Come detto, entro marzo si avranno i risultati della perizia suppletiva, ma già la prima perizia protocollata dalla Procura recita: “l’assistenza nella fase post-operatoria press l’unità ospedaliera di Chirurgia Pediatrica non può ritenersi adeguata all’effettiva entità dell’intervento chirurgico appena espletato, ma soprattutto alla gravità del quadro clinico che si andava instaurando”. In sostanza, Paolo non è stato curato e controllato come doveva essere fatto. A questa perizia, si aggiunge quella effettuata l’8 novembre 2010 dall’Ufficio ispettivo regionale della Commissione parlamentare di inchiesta sugli errori in campo sanitario. I medici incaricati, tra i quali alcuni dipendenti della stessa Asl diretta da Claudio D’Amario, si sono così pronunciati: “Per quanto riguarda la fase post-operatoria […] si ritiene che essa non sia stata gestita in modo ottimale, […] in relazione all’anuria segnalata alle ore 4:00 del 29/07 dal personale infermieristico al medico di guardia, non risultano consequenziali ed immediati provvedimenti medici”.

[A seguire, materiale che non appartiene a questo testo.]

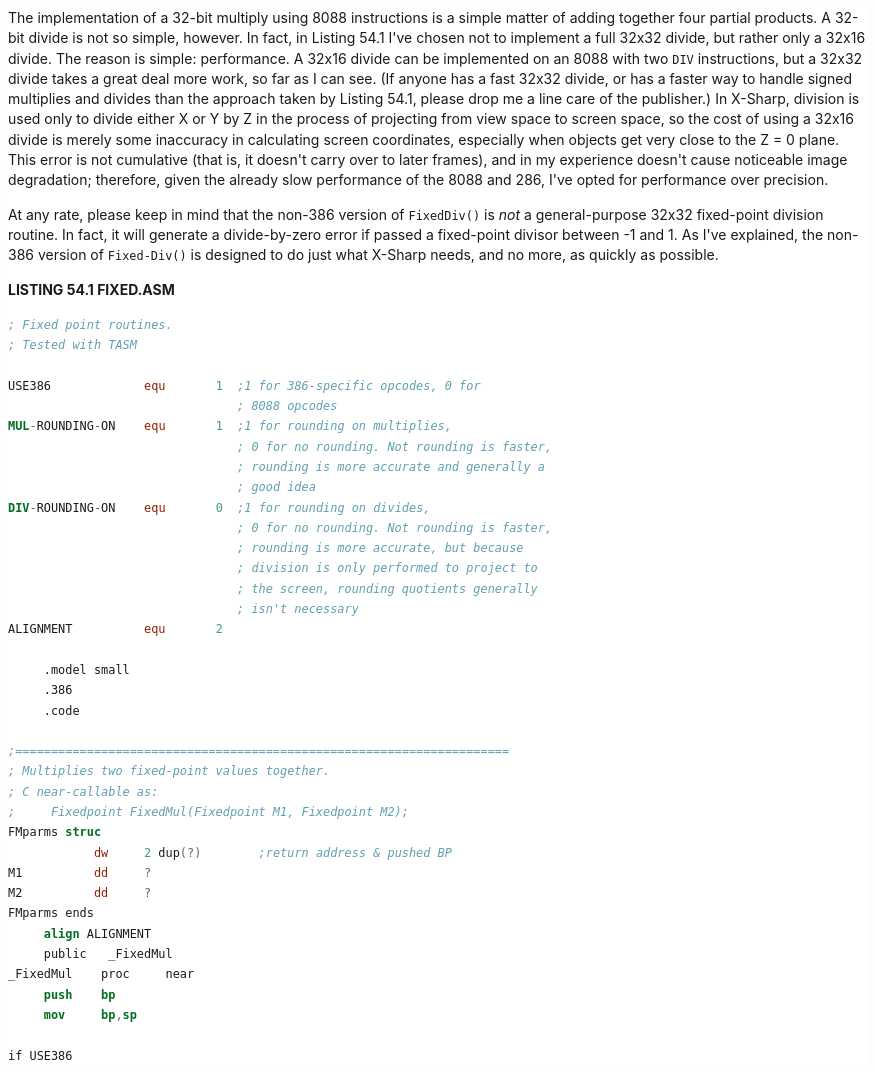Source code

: The implementation of a 32-bit multiply using 8088 instructions is a
simple matter of adding together four partial products. A 32-bit divide
is not so simple, however. In fact, in Listing 54.1 I've chosen not to
implement a full 32x32 divide, but rather only a 32x16 divide. The
reason is simple: performance. A 32x16 divide can be implemented on an
8088 with two `DIV` instructions, but a 32x32 divide takes a great
deal more work, so far as I can see. (If anyone has a fast 32x32 divide,
or has a faster way to handle signed multiplies and divides than the
approach taken by Listing 54.1, please drop me a line care of the
publisher.) In X-Sharp, division is used only to divide either X or Y by
Z in the process of projecting from view space to screen space, so the
cost of using a 32x16 divide is merely some inaccuracy in calculating
screen coordinates, especially when objects get very close to the Z = 0
plane. This error is not cumulative (that is, it doesn't carry over to
later frames), and in my experience doesn't cause noticeable image
degradation; therefore, given the already slow performance of the 8088
and 286, I've opted for performance over precision.

At any rate, please keep in mind that the non-386 version of
`FixedDiv()` is *not* a general-purpose 32x32 fixed-point division
routine. In fact, it will generate a divide-by-zero error if passed a
fixed-point divisor between -1 and 1. As I've explained, the non-386
version of `Fixed-Div()` is designed to do just what X-Sharp needs,
and no more, as quickly as possible.

**LISTING 54.1 FIXED.ASM**

```nasm
; Fixed point routines.
; Tested with TASM

USE386             equ       1  ;1 for 386-specific opcodes, 0 for
                                ; 8088 opcodes
MUL-ROUNDING-ON    equ       1  ;1 for rounding on multiplies,
                                ; 0 for no rounding. Not rounding is faster,
                                ; rounding is more accurate and generally a
                                ; good idea
DIV-ROUNDING-ON    equ       0  ;1 for rounding on divides,
                                ; 0 for no rounding. Not rounding is faster,
                                ; rounding is more accurate, but because
                                ; division is only performed to project to
                                ; the screen, rounding quotients generally
                                ; isn't necessary
ALIGNMENT          equ       2

     .model small
     .386
     .code

;=====================================================================
; Multiplies two fixed-point values together.
; C near-callable as:
;     Fixedpoint FixedMul(Fixedpoint M1, Fixedpoint M2);
FMparms struc
            dw     2 dup(?)        ;return address & pushed BP
M1          dd     ?
M2          dd     ?
FMparms ends
     align ALIGNMENT
     public   _FixedMul
_FixedMul    proc     near
     push    bp
     mov     bp,sp

if USE386
```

Ieri mattina, giocando d’anticipo sull’annuncio del sit-in di oggi, il direttore D’Amario ha convocato una conferenza stampa nel corso della quale ha difeso i medici del Civile, definendoli “fiori all’occhiello”. “Inoltre ha screditato i dottori Falco e Chiarelli che hanno redatto la perizia della Commissione parlamentare, medici operanti nella sua stessa Asl, perché a sua detta non in possesso delle idonee competenze a pronunciarsi sul caso di Paolo”, afferma Mario Alinovi. “Oggi siamo qui a ribadire che quei medici devono essere sospesi. E’ inutile che, dopo 20 mesi dalla morte di Paolo, D’Amario annunci l’apertura di una inchiesta interna, ci sono due ben due perizie e ora sta arrivando l’incidente probatorio: carta canta contro i suoi slogan elettorali”, conclude con indignazione il papà del piccolo Paolo.